» Task directions
Return every line of the data below, exactly.

Dataset entries:
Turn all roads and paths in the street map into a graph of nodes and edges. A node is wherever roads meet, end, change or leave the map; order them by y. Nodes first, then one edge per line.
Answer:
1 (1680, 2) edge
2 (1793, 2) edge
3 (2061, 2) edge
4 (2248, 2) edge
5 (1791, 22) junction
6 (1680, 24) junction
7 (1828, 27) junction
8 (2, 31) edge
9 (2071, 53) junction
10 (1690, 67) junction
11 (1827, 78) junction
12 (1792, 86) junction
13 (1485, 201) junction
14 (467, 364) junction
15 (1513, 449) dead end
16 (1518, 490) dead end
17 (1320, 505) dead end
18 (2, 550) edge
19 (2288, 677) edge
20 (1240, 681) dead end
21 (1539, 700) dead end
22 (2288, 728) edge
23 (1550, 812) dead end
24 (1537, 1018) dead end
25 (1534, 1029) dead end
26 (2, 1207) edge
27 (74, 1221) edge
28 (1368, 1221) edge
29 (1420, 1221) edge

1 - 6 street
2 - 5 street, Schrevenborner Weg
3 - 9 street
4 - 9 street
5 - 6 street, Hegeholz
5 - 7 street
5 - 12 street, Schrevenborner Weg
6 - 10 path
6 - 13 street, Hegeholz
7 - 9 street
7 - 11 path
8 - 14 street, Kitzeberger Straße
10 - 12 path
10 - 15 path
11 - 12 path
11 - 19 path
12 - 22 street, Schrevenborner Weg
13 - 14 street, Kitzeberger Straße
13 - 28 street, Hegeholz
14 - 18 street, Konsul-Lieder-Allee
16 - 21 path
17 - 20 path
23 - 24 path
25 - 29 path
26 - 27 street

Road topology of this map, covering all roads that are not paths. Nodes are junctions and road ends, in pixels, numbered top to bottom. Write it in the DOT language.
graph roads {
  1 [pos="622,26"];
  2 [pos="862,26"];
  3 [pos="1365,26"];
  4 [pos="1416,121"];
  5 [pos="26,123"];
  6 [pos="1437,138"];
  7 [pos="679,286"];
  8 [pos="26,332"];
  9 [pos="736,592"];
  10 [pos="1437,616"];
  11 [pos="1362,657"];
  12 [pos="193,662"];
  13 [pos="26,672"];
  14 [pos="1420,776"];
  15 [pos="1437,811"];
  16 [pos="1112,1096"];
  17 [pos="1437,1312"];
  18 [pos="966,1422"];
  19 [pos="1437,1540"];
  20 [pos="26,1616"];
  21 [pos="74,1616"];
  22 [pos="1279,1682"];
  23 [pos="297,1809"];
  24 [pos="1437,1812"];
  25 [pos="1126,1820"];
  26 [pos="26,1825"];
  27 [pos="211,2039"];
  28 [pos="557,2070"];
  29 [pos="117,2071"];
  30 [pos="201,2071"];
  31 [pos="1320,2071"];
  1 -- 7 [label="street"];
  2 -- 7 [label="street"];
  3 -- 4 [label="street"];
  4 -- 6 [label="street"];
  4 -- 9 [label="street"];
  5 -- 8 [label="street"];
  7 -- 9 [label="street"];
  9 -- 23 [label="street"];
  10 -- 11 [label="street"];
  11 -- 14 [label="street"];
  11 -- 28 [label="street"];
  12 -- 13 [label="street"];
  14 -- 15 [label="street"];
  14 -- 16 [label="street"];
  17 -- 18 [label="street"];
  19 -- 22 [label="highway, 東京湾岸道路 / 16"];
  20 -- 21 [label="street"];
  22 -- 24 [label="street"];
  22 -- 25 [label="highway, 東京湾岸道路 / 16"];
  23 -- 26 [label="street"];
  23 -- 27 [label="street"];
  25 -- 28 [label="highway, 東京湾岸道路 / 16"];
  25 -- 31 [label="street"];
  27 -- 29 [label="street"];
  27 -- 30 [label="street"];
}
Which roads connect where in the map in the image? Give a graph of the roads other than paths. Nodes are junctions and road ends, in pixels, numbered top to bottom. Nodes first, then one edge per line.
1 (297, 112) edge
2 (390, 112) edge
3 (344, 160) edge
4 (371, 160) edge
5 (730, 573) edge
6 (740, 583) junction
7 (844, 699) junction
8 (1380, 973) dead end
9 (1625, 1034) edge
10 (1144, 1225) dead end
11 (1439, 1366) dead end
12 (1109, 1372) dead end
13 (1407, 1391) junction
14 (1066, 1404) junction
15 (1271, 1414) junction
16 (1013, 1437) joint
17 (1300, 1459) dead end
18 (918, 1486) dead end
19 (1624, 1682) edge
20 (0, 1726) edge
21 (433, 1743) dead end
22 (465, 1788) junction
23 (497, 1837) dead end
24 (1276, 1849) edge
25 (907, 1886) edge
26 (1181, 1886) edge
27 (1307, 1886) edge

» Exercise answer
Turn all roads and paths in the street map into a graph of nodes and edges. A node is wherever roads meet, end, change or leave the map; order them by y. Nodes first, then one edge per line.
Answer:
1 (1680, 2) edge
2 (1793, 2) edge
3 (2061, 2) edge
4 (2248, 2) edge
5 (1791, 22) junction
6 (1680, 24) junction
7 (1828, 27) junction
8 (2, 31) edge
9 (2071, 53) junction
10 (1690, 67) junction
11 (1827, 78) junction
12 (1792, 86) junction
13 (1485, 201) junction
14 (467, 364) junction
15 (1513, 449) dead end
16 (1518, 490) dead end
17 (1320, 505) dead end
18 (2, 550) edge
19 (2288, 677) edge
20 (1240, 681) dead end
21 (1539, 700) dead end
22 (2288, 728) edge
23 (1550, 812) dead end
24 (1537, 1018) dead end
25 (1534, 1029) dead end
26 (2, 1207) edge
27 (74, 1221) edge
28 (1368, 1221) edge
29 (1420, 1221) edge

1 - 6 street
2 - 5 street, Schrevenborner Weg
3 - 9 street
4 - 9 street
5 - 6 street, Hegeholz
5 - 7 street
5 - 12 street, Schrevenborner Weg
6 - 10 path
6 - 13 street, Hegeholz
7 - 9 street
7 - 11 path
8 - 14 street, Kitzeberger Straße
10 - 12 path
10 - 15 path
11 - 12 path
11 - 19 path
12 - 22 street, Schrevenborner Weg
13 - 14 street, Kitzeberger Straße
13 - 28 street, Hegeholz
14 - 18 street, Konsul-Lieder-Allee
16 - 21 path
17 - 20 path
23 - 24 path
25 - 29 path
26 - 27 street

Road topology of this map, covering all roads that are not paths. Nodes are junctions and road ends, in pixels, numbered top to bottom. Write it in the DOT language.
graph roads {
  1 [pos="622,26"];
  2 [pos="862,26"];
  3 [pos="1365,26"];
  4 [pos="1416,121"];
  5 [pos="26,123"];
  6 [pos="1437,138"];
  7 [pos="679,286"];
  8 [pos="26,332"];
  9 [pos="736,592"];
  10 [pos="1437,616"];
  11 [pos="1362,657"];
  12 [pos="193,662"];
  13 [pos="26,672"];
  14 [pos="1420,776"];
  15 [pos="1437,811"];
  16 [pos="1112,1096"];
  17 [pos="1437,1312"];
  18 [pos="966,1422"];
  19 [pos="1437,1540"];
  20 [pos="26,1616"];
  21 [pos="74,1616"];
  22 [pos="1279,1682"];
  23 [pos="297,1809"];
  24 [pos="1437,1812"];
  25 [pos="1126,1820"];
  26 [pos="26,1825"];
  27 [pos="211,2039"];
  28 [pos="557,2070"];
  29 [pos="117,2071"];
  30 [pos="201,2071"];
  31 [pos="1320,2071"];
  1 -- 7 [label="street"];
  2 -- 7 [label="street"];
  3 -- 4 [label="street"];
  4 -- 6 [label="street"];
  4 -- 9 [label="street"];
  5 -- 8 [label="street"];
  7 -- 9 [label="street"];
  9 -- 23 [label="street"];
  10 -- 11 [label="street"];
  11 -- 14 [label="street"];
  11 -- 28 [label="street"];
  12 -- 13 [label="street"];
  14 -- 15 [label="street"];
  14 -- 16 [label="street"];
  17 -- 18 [label="street"];
  19 -- 22 [label="highway, 東京湾岸道路 / 16"];
  20 -- 21 [label="street"];
  22 -- 24 [label="street"];
  22 -- 25 [label="highway, 東京湾岸道路 / 16"];
  23 -- 26 [label="street"];
  23 -- 27 [label="street"];
  25 -- 28 [label="highway, 東京湾岸道路 / 16"];
  25 -- 31 [label="street"];
  27 -- 29 [label="street"];
  27 -- 30 [label="street"];
}
Which roads connect where in the map in the image? Give a graph of the roads other than paths. Nodes are junctions and road ends, in pixels, numbered top to bottom. Nodes first, then one edge per line.
1 (297, 112) edge
2 (390, 112) edge
3 (344, 160) edge
4 (371, 160) edge
5 (730, 573) edge
6 (740, 583) junction
7 (844, 699) junction
8 (1380, 973) dead end
9 (1625, 1034) edge
10 (1144, 1225) dead end
11 (1439, 1366) dead end
12 (1109, 1372) dead end
13 (1407, 1391) junction
14 (1066, 1404) junction
15 (1271, 1414) junction
16 (1013, 1437) joint
17 (1300, 1459) dead end
18 (918, 1486) dead end
19 (1624, 1682) edge
20 (0, 1726) edge
21 (433, 1743) dead end
22 (465, 1788) junction
23 (497, 1837) dead end
24 (1276, 1849) edge
25 (907, 1886) edge
26 (1181, 1886) edge
27 (1307, 1886) edge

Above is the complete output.